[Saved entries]

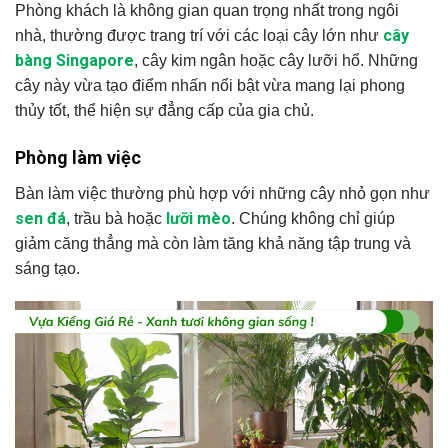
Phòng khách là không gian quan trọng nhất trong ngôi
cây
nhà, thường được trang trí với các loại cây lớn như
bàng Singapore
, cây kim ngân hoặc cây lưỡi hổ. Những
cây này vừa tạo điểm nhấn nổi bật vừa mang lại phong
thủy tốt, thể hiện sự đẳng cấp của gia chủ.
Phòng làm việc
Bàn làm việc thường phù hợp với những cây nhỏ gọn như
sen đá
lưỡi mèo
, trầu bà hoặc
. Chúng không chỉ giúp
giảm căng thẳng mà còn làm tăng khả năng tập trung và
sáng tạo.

What the exercise asks: Reproduce every line of text from the items above word for word, omitting the pictures.

Written response:
Phòng khách là không gian quan trọng nhất trong ngôi
cây
nhà, thường được trang trí với các loại cây lớn như
bàng Singapore
, cây kim ngân hoặc cây lưỡi hổ. Những
cây này vừa tạo điểm nhấn nổi bật vừa mang lại phong
thủy tốt, thể hiện sự đẳng cấp của gia chủ.
Phòng làm việc
Bàn làm việc thường phù hợp với những cây nhỏ gọn như
sen đá
lưỡi mèo
, trầu bà hoặc
. Chúng không chỉ giúp
giảm căng thẳng mà còn làm tăng khả năng tập trung và
sáng tạo.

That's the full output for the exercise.